I recently read a
quote in Jesus Calling, a daily devotional book, that really encouraged me. It
said, “I have chosen you less for your strengths than for your weaknesses,
which amplify your need for Me.” Throughout this whole year, I’ve seen again
and again just how many weaknesses I have. There aren’t many sins listed in the
Bible that I don’t struggle with. I struggle daily with greed, jealousy, anger,
sexual sin, drunkenness, gluttony, all kinds of idolatory, selfishness, gossip,
prideful thoughts, judgmental thoughts, hateful thoughts, and many others that
would take too long to list. I also routinely battle doubts, anxieties, fears,
feelings of inadequacy, feelings of depression, feelings of guilt, and even
feelings of guilt when I don’t feel guilty but feel like I should. Aside from
all these things, I can also be pretty hypocritical at times. I don’t naturally
enjoy sharing the gospel, or serving the homeless, or putting others first, or
even going to church. There have been many times when I've stolen, lied, or
cheated when I knew I could get away with it or when I knew it would make me
look better. It's much easier for me to be inappropriate around
non-believers than it is to share about how much Jesus loves them. I
naturally just live to please myself and do what makes me feel good. I make my
life all about me. I used to think I was a good person, but the closer I've
grown to God, the more I've realized that I'm not a good person. Not even
close. Even when it looks as if I’m doing good things, my motives are a lot of
times more for selfish reasons than motivated by love. Like it says in Isaiah
64:6, even our righteous acts are like filthy rags. Recently, I have been
feeling just like the apostle Paul in 1 Timothy 1:15 when he says that he is
the worst of sinners.
As I’ve been
realizing just how much of a broken person I am, it's been very easy to get
down and discouraged. I’m starting to see just how helpless I am apart from
Christ. When I control my life, I literally can't do anything of eternal value
(John 15:5). Thankfully, God has also encouraged me through this process of
humbling. I've been reminded that my salvation is not at all based on my performance
as a Christian, but totally, 100% on God’s grace. That is such an awesome
thought! With this in mind, I've told myself to worry less about doing things
for God, and instead, to
focus on being with God. Spending time with him in prayer, spending time
reading the Bible, spending time thinking about God's character. And then trust
that He will work in my heart and change me from the inside out. This is the
good news of the gospel: that God has done for us what we could never do. No
amount of church attendance, prayer, giving of my money and time, mission
trips, or good deeds will ever get me even one step closer to Christ. All that
is needed is to trust that Jesus' sacrifice is enough and to have faith in Him.

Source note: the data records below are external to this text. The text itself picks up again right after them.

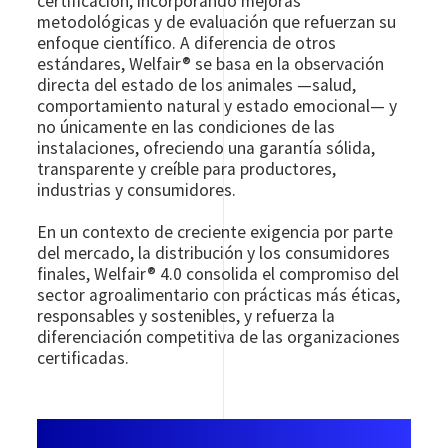
certificación, incorporando mejoras
metodológicas y de evaluación que refuerzan su
enfoque científico. A diferencia de otros
estándares, Welfair® se basa en la observación
directa del estado de los animales —salud,
comportamiento natural y estado emocional— y
no únicamente en las condiciones de las
instalaciones, ofreciendo una garantía sólida,
transparente y creíble para productores,
industrias y consumidores.
En un contexto de creciente exigencia por parte
del mercado, la distribución y los consumidores
finales, Welfair® 4.0 consolida el compromiso del
sector agroalimentario con prácticas más éticas,
responsables y sostenibles, y refuerza la
diferenciación competitiva de las organizaciones
certificadas.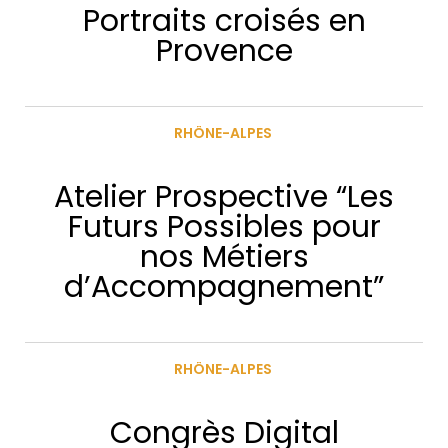
Portraits croisés en
Provence
RHÔNE-ALPES
Atelier Prospective “Les
Futurs Possibles pour
nos Métiers
d’Accompagnement”
RHÔNE-ALPES
Congrès Digital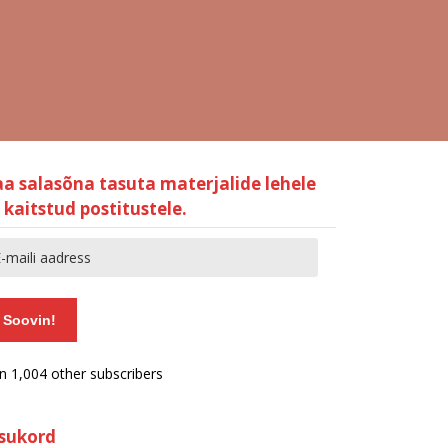
aa salasõna tasuta materjalide lehele
 kaitstud postitustele.
Soovin!
in 1,004 other subscribers
isukord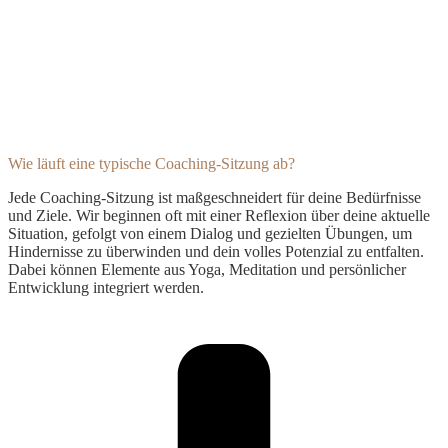
Wie läuft eine typische Coaching-Sitzung ab?
Jede Coaching-Sitzung ist maßgeschneidert für deine Bedürfnisse
und Ziele. Wir beginnen oft mit einer Reflexion über deine aktuelle
Situation, gefolgt von einem Dialog und gezielten Übungen, um
Hindernisse zu überwinden und dein volles Potenzial zu entfalten.
Dabei können Elemente aus Yoga, Meditation und persönlicher
Entwicklung integriert werden.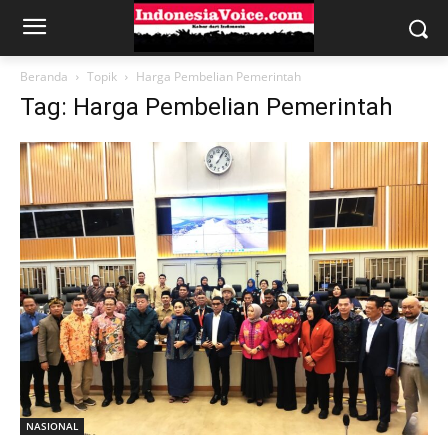
Beranda
Topik
Harga Pembelian Pemerintah
Tag: Harga Pembelian Pemerintah
NASIONAL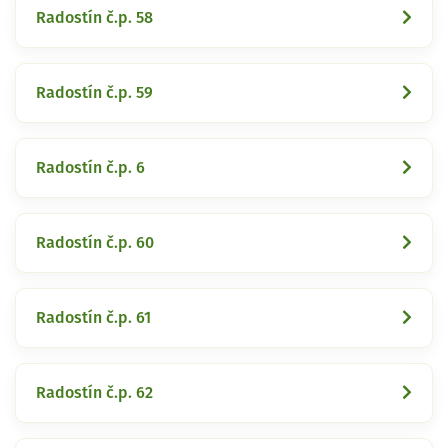
Radostín č.p. 58
Radostín č.p. 59
Radostín č.p. 6
Radostín č.p. 60
Radostín č.p. 61
Radostín č.p. 62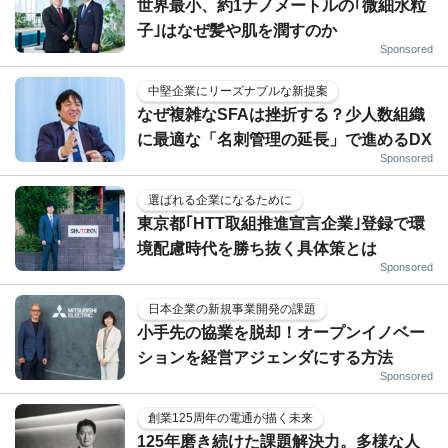
世界最小、約1ナノメートルの｢微細水粒
子｣はなぜ髪や肌を潤すのか
Sponsored
中堅企業にリーズナブルな新提案
なぜ複雑なSFAは挫折する？少人数組織
に最適な「名刺管理の延長」で進めるDX
Sponsored
選ばれる企業になるために
東京都｢HTT取組推進宣言企業｣登録で環
境配慮時代を勝ち抜く具体策とは
Sponsored
日本企業の新規事業開発の課題
小手先の協業を脱却！オープンイノベー
ションを経営アジェンダにする方法
Sponsored
創業125周年の電通が描く未来
125年磨き続けた課題解決力。多様な人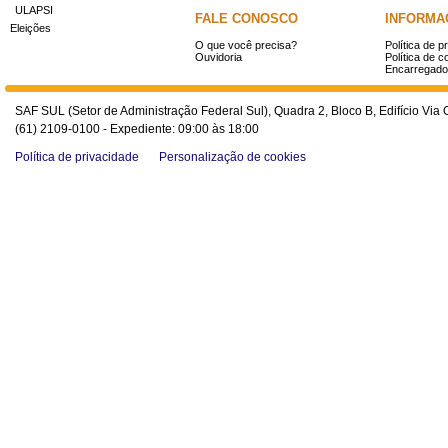
ULAPSI
FALE CONOSCO
INFORMA
Eleições
O que você precisa?
Política de p
Ouvidoria
Política de c
Encarregado
SAF SUL (Setor de Administração Federal Sul), Quadra 2, Bloco B, Edifício Via O
(61) 2109-0100 - Expediente: 09:00 às 18:00
Política de privacidade
Personalização de cookies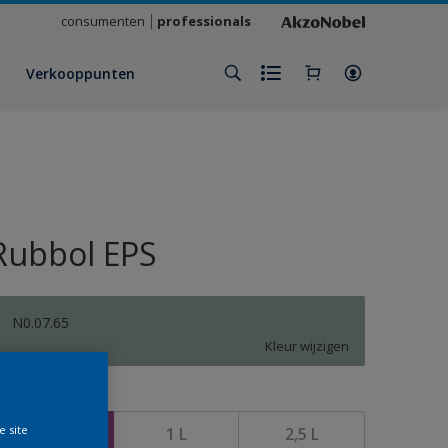
consumenten
professionals
Verkooppunten
Rubbol EPS
N0.07.65
Kleur wijzigen
rootte
e site
500 ML
1 L
2,5 L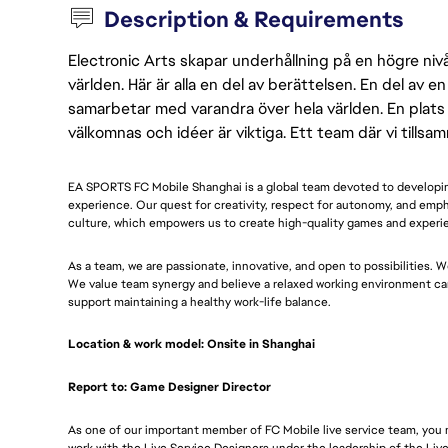
Description & Requirements
Electronic Arts skapar underhållning på en högre nivå
världen. Här är alla en del av berättelsen. En del av
samarbetar med varandra över hela världen. En plats 
välkomnas och idéer är viktiga. Ett team där vi tillsa
EA SPORTS FC Mobile Shanghai is a global team devoted to developin
experience. Our quest for creativity, respect for autonomy, and emph
culture, which empowers us to create high-quality games and experi
As a team, we are passionate, innovative, and open to possibilities. W
We value team synergy and believe a relaxed working environment can
support maintaining a healthy work-life balance.
Location & work model: Onsite in Shanghai
Report to: Game Designer Director
As one of our important member of FC Mobile live service team, you n
work with the Live Service Designers under the leadership of the Live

Once we realize this, and this is only by the help of God's grace, do we become
like the man in the parable of the hidden treasure in the field. Once he found
the treasure, he joyfully sold everything he had to buy the field because he
realized that nothing else mattered, not comfort, not success, not money, not
anything.
My prayer is that God
will open my eyes so that I will treasure a relationship with Him so much that
everything thing else in life will just fade in comparison.